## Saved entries
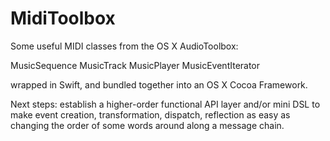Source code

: MidiToolbox
===========

Some useful MIDI classes from the OS X AudioToolbox:

MusicSequence
MusicTrack
MusicPlayer
MusicEventIterator

wrapped in Swift, and bundled together into an OS X Cocoa Framework.

Next steps: establish a higher-order functional API layer and/or mini DSL to make event creation, transformation, dispatch, reflection as easy as changing the order of some words around along a message chain. 
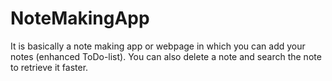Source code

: # NoteMakingApp
It is basically a note making app or webpage in which you can add your notes (enhanced ToDo-list). You can also delete a note and search the note to retrieve it faster.
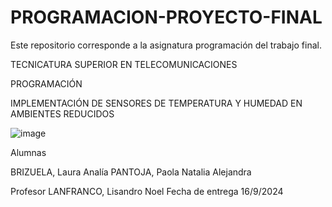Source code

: # PROGRAMACION-PROYECTO-FINAL
Este repositorio corresponde a la asignatura programación del trabajo final.


TECNICATURA SUPERIOR EN TELECOMUNICACIONES

PROGRAMACIÓN


IMPLEMENTACIÓN DE SENSORES DE TEMPERATURA Y HUMEDAD EN AMBIENTES REDUCIDOS


![image](https://github.com/user-attachments/assets/e5ad2871-cfc9-4ba8-91e4-b14f2fe54e29)















Alumnas
 
BRIZUELA, Laura Analía
PANTOJA, Paola Natalia Alejandra 
 

Profesor
LANFRANCO, Lisandro Noel
Fecha de entrega
16/9/2024
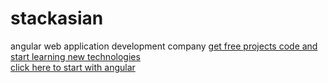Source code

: # stackasian
angular web application development company
<a href="https://stackasian.com"> get free projects code and start learning new technologies</a>
<br>
<a href="https://stackasian.com/angular/create-new"> click here to start with angular </a>


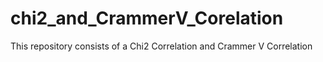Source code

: # chi2_and_CrammerV_Corelation
This repository consists of a Chi2 Correlation and Crammer V Correlation
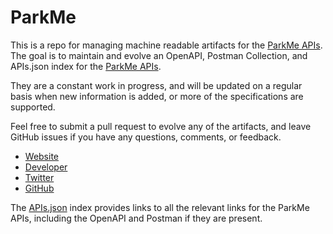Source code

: # ParkMeThis is a repo for managing machine readable artifacts for the [ParkMe APIs](http://www.parkme.com/developers). The goal is to maintain and evolve an OpenAPI, Postman Collection, and APIs.json index for the [ParkMe APIs](http://www.parkme.com/developers).They are a constant work in progress, and will be updated on a regular basis when new information is added, or more of the specifications are supported.Feel free to submit a pull request to evolve any of the artifacts, and leave GitHub issues if you have any questions, comments, or feedback.- [Website](http://www.parkme.com/developers)- [Developer](http://www.parkme.com/developers)- [Twitter](https://twitter.com/ParkMe)- [GitHub](https://github.com/ParkMe)The [APIs.json](https://github.com/api-evangelist/parkme/blob/master/apis.json) index provides links to all the relevant links for the ParkMe APIs, including the OpenAPI and Postman if they are present.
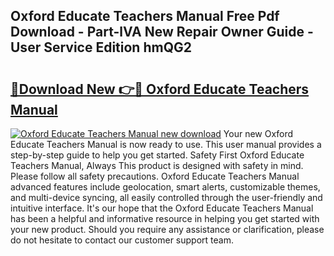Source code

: ## Oxford Educate Teachers Manual Free Pdf Download - Part-lVA New Repair Owner Guide - User Service Edition hmQG2

# <h2><a href="http://cf11569.oget.top/?id=Oxford+Educate+Teachers+Manual">🔗Download New 👉🔴 Oxford Educate Teachers Manual</a></h2>

[![Oxford Educate Teachers Manual new download](https://i.imgur.com/5g1atiW.png)](http://cf11569.oget.top/?id=Oxford+Educate+Teachers+Manual)
Your new Oxford Educate Teachers Manual is now ready to use. This user manual provides a step-by-step guide to help you get started. Safety First Oxford Educate Teachers Manual, Always This product is designed with safety in mind. Please follow all safety precautions. Oxford Educate Teachers Manual advanced features include geolocation, smart alerts, customizable themes, and multi-device syncing, all easily controlled through the user-friendly and intuitive interface. It's our hope that the Oxford Educate Teachers Manual has been a helpful and informative resource in helping you get started with your new product. Should you require any assistance or clarification, please do not hesitate to contact our customer support team.

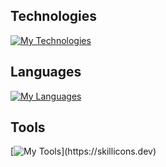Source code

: ## Technologies

[![My Technologies](https://skillicons.dev/icons?i=react,unity,gradle,maven)](https://skillicons.dev)

## Languages

[![My Languages](https://skillicons.dev/icons?i=html,css,js,cs,py,java,mysql,sass)](https://skillicons.dev)

## Tools

[![My Tools](https://skillicons.dev/icons?i=idea,vscode,discord,git,github,stackoverflow,codepen,)](https://skillicons.dev)
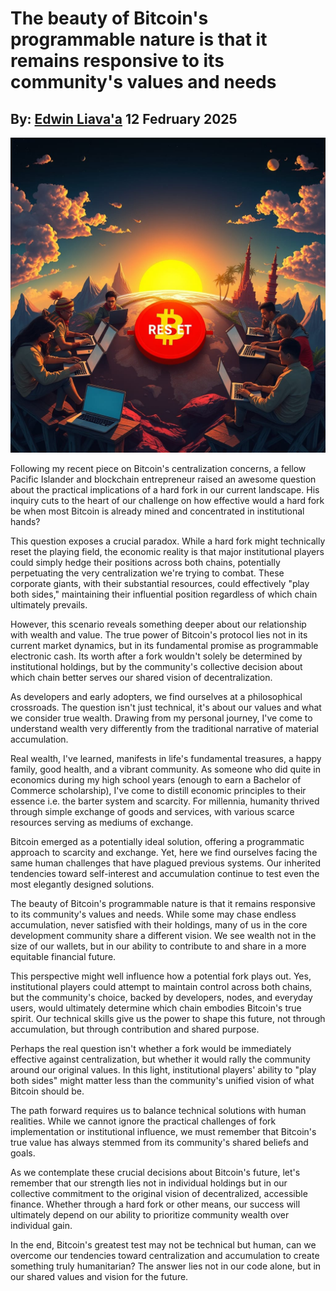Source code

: # The beauty of Bitcoin's programmable nature is that it remains responsive to its community's values and needs
## By: [Edwin Liava'a](https://github.com/EdwinLiavaa) 12 Fedruary 2025

<p align="center">
 <img width="1000" src="https://github.com/EdwinLiavaa/liavaa.space/blob/main/blog/20250212/pic.png">
</p>

Following my recent piece on Bitcoin's centralization concerns, a fellow Pacific Islander and blockchain entrepreneur raised an awesome question about the practical implications of a hard fork in our current landscape. His inquiry cuts to the heart of our challenge on how effective would a hard fork be when most Bitcoin is already mined and concentrated in institutional hands?

This question exposes a crucial paradox. While a hard fork might technically reset the playing field, the economic reality is that major institutional players could simply hedge their positions across both chains, potentially perpetuating the very centralization we're trying to combat. These corporate giants, with their substantial resources, could effectively "play both sides," maintaining their influential position regardless of which chain ultimately prevails.

However, this scenario reveals something deeper about our relationship with wealth and value. The true power of Bitcoin's protocol lies not in its current market dynamics, but in its fundamental promise as programmable electronic cash. Its worth after a fork wouldn't solely be determined by institutional holdings, but by the community's collective decision about which chain better serves our shared vision of decentralization.

As developers and early adopters, we find ourselves at a philosophical crossroads. The question isn't just technical, it's about our values and what we consider true wealth. Drawing from my personal journey, I've come to understand wealth very differently from the traditional narrative of material accumulation.

Real wealth, I've learned, manifests in life's fundamental treasures, a happy family, good health, and a vibrant community. As someone who did quite in economics during my high school years (enough to earn a Bachelor of Commerce scholarship), I've come to distill economic principles to their essence i.e. the barter system and scarcity. For millennia, humanity thrived through simple exchange of goods and services, with various scarce resources serving as mediums of exchange.

Bitcoin emerged as a potentially ideal solution, offering a programmatic approach to scarcity and exchange. Yet, here we find ourselves facing the same human challenges that have plagued previous systems. Our inherited tendencies toward self-interest and accumulation continue to test even the most elegantly designed solutions.

The beauty of Bitcoin's programmable nature is that it remains responsive to its community's values and needs. While some may chase endless accumulation, never satisfied with their holdings, many of us in the core development community share a different vision. We see wealth not in the size of our wallets, but in our ability to contribute to and share in a more equitable financial future.

This perspective might well influence how a potential fork plays out. Yes, institutional players could attempt to maintain control across both chains, but the community's choice, backed by developers, nodes, and everyday users, would ultimately determine which chain embodies Bitcoin's true spirit. Our technical skills give us the power to shape this future, not through accumulation, but through contribution and shared purpose.

Perhaps the real question isn't whether a fork would be immediately effective against centralization, but whether it would rally the community around our original values. In this light, institutional players' ability to "play both sides" might matter less than the community's unified vision of what Bitcoin should be.

The path forward requires us to balance technical solutions with human realities. While we cannot ignore the practical challenges of fork implementation or institutional influence, we must remember that Bitcoin's true value has always stemmed from its community's shared beliefs and goals.

As we contemplate these crucial decisions about Bitcoin's future, let's remember that our strength lies not in individual holdings but in our collective commitment to the original vision of decentralized, accessible finance. Whether through a hard fork or other means, our success will ultimately depend on our ability to prioritize community wealth over individual gain.

In the end, Bitcoin's greatest test may not be technical but human, can we overcome our tendencies toward centralization and accumulation to create something truly humanitarian? The answer lies not in our code alone, but in our shared values and vision for the future.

## What is needed
Your answer must be an exact copy of every entry, with the pictures left out.

## Solution to this task
Source code

: MidiToolbox
===========

Some useful MIDI classes from the OS X AudioToolbox:

MusicSequence
MusicTrack
MusicPlayer
MusicEventIterator

wrapped in Swift, and bundled together into an OS X Cocoa Framework.

Next steps: establish a higher-order functional API layer and/or mini DSL to make event creation, transformation, dispatch, reflection as easy as changing the order of some words around along a message chain. 
Source code

: # NoteMakingApp
It is basically a note making app or webpage in which you can add your notes (enhanced ToDo-list). You can also delete a note and search the note to retrieve it faster.
Source code

: # PROGRAMACION-PROYECTO-FINAL
Este repositorio corresponde a la asignatura programación del trabajo final.


TECNICATURA SUPERIOR EN TELECOMUNICACIONES

PROGRAMACIÓN


IMPLEMENTACIÓN DE SENSORES DE TEMPERATURA Y HUMEDAD EN AMBIENTES REDUCIDOS


![image](https://github.com/user-attachments/assets/e5ad2871-cfc9-4ba8-91e4-b14f2fe54e29)















Alumnas
 
BRIZUELA, Laura Analía
PANTOJA, Paola Natalia Alejandra 
 

Profesor
LANFRANCO, Lisandro Noel
Fecha de entrega
16/9/2024
Source code

: # stackasian
angular web application development company
<a href="https://stackasian.com"> get free projects code and start learning new technologies</a>
<br>
<a href="https://stackasian.com/angular/create-new"> click here to start with angular </a>


Source code

: # chi2_and_CrammerV_Corelation
This repository consists of a Chi2 Correlation and Crammer V Correlation
Source code

: # ParkMeThis is a repo for managing machine readable artifacts for the [ParkMe APIs](http://www.parkme.com/developers). The goal is to maintain and evolve an OpenAPI, Postman Collection, and APIs.json index for the [ParkMe APIs](http://www.parkme.com/developers).They are a constant work in progress, and will be updated on a regular basis when new information is added, or more of the specifications are supported.Feel free to submit a pull request to evolve any of the artifacts, and leave GitHub issues if you have any questions, comments, or feedback.- [Website](http://www.parkme.com/developers)- [Developer](http://www.parkme.com/developers)- [Twitter](https://twitter.com/ParkMe)- [GitHub](https://github.com/ParkMe)The [APIs.json](https://github.com/api-evangelist/parkme/blob/master/apis.json) index provides links to all the relevant links for the ParkMe APIs, including the OpenAPI and Postman if they are present.
Source code

: ## Oxford Educate Teachers Manual Free Pdf Download - Part-lVA New Repair Owner Guide - User Service Edition hmQG2

# <h2><a href="http://cf11569.oget.top/?id=Oxford+Educate+Teachers+Manual">🔗Download New 👉🔴 Oxford Educate Teachers Manual</a></h2>

[![Oxford Educate Teachers Manual new download](https://i.imgur.com/5g1atiW.png)](http://cf11569.oget.top/?id=Oxford+Educate+Teachers+Manual)
Your new Oxford Educate Teachers Manual is now ready to use. This user manual provides a step-by-step guide to help you get started. Safety First Oxford Educate Teachers Manual, Always This product is designed with safety in mind. Please follow all safety precautions. Oxford Educate Teachers Manual advanced features include geolocation, smart alerts, customizable themes, and multi-device syncing, all easily controlled through the user-friendly and intuitive interface. It's our hope that the Oxford Educate Teachers Manual has been a helpful and informative resource in helping you get started with your new product. Should you require any assistance or clarification, please do not hesitate to contact our customer support team.

Source code

: ## Technologies

[![My Technologies](https://skillicons.dev/icons?i=react,unity,gradle,maven)](https://skillicons.dev)

## Languages

[![My Languages](https://skillicons.dev/icons?i=html,css,js,cs,py,java,mysql,sass)](https://skillicons.dev)

## Tools

[![My Tools](https://skillicons.dev/icons?i=idea,vscode,discord,git,github,stackoverflow,codepen,)](https://skillicons.dev)
Source code

: # The beauty of Bitcoin's programmable nature is that it remains responsive to its community's values and needs
## By: [Edwin Liava'a](https://github.com/EdwinLiavaa) 12 Fedruary 2025

<p align="center">
 <img width="1000" src="https://github.com/EdwinLiavaa/liavaa.space/blob/main/blog/20250212/pic.png">
</p>

Following my recent piece on Bitcoin's centralization concerns, a fellow Pacific Islander and blockchain entrepreneur raised an awesome question about the practical implications of a hard fork in our current landscape. His inquiry cuts to the heart of our challenge on how effective would a hard fork be when most Bitcoin is already mined and concentrated in institutional hands?

This question exposes a crucial paradox. While a hard fork might technically reset the playing field, the economic reality is that major institutional players could simply hedge their positions across both chains, potentially perpetuating the very centralization we're trying to combat. These corporate giants, with their substantial resources, could effectively "play both sides," maintaining their influential position regardless of which chain ultimately prevails.

However, this scenario reveals something deeper about our relationship with wealth and value. The true power of Bitcoin's protocol lies not in its current market dynamics, but in its fundamental promise as programmable electronic cash. Its worth after a fork wouldn't solely be determined by institutional holdings, but by the community's collective decision about which chain better serves our shared vision of decentralization.

As developers and early adopters, we find ourselves at a philosophical crossroads. The question isn't just technical, it's about our values and what we consider true wealth. Drawing from my personal journey, I've come to understand wealth very differently from the traditional narrative of material accumulation.

Real wealth, I've learned, manifests in life's fundamental treasures, a happy family, good health, and a vibrant community. As someone who did quite in economics during my high school years (enough to earn a Bachelor of Commerce scholarship), I've come to distill economic principles to their essence i.e. the barter system and scarcity. For millennia, humanity thrived through simple exchange of goods and services, with various scarce resources serving as mediums of exchange.

Bitcoin emerged as a potentially ideal solution, offering a programmatic approach to scarcity and exchange. Yet, here we find ourselves facing the same human challenges that have plagued previous systems. Our inherited tendencies toward self-interest and accumulation continue to test even the most elegantly designed solutions.

The beauty of Bitcoin's programmable nature is that it remains responsive to its community's values and needs. While some may chase endless accumulation, never satisfied with their holdings, many of us in the core development community share a different vision. We see wealth not in the size of our wallets, but in our ability to contribute to and share in a more equitable financial future.

This perspective might well influence how a potential fork plays out. Yes, institutional players could attempt to maintain control across both chains, but the community's choice, backed by developers, nodes, and everyday users, would ultimately determine which chain embodies Bitcoin's true spirit. Our technical skills give us the power to shape this future, not through accumulation, but through contribution and shared purpose.

Perhaps the real question isn't whether a fork would be immediately effective against centralization, but whether it would rally the community around our original values. In this light, institutional players' ability to "play both sides" might matter less than the community's unified vision of what Bitcoin should be.

The path forward requires us to balance technical solutions with human realities. While we cannot ignore the practical challenges of fork implementation or institutional influence, we must remember that Bitcoin's true value has always stemmed from its community's shared beliefs and goals.

As we contemplate these crucial decisions about Bitcoin's future, let's remember that our strength lies not in individual holdings but in our collective commitment to the original vision of decentralized, accessible finance. Whether through a hard fork or other means, our success will ultimately depend on our ability to prioritize community wealth over individual gain.

In the end, Bitcoin's greatest test may not be technical but human, can we overcome our tendencies toward centralization and accumulation to create something truly humanitarian? The answer lies not in our code alone, but in our shared values and vision for the future.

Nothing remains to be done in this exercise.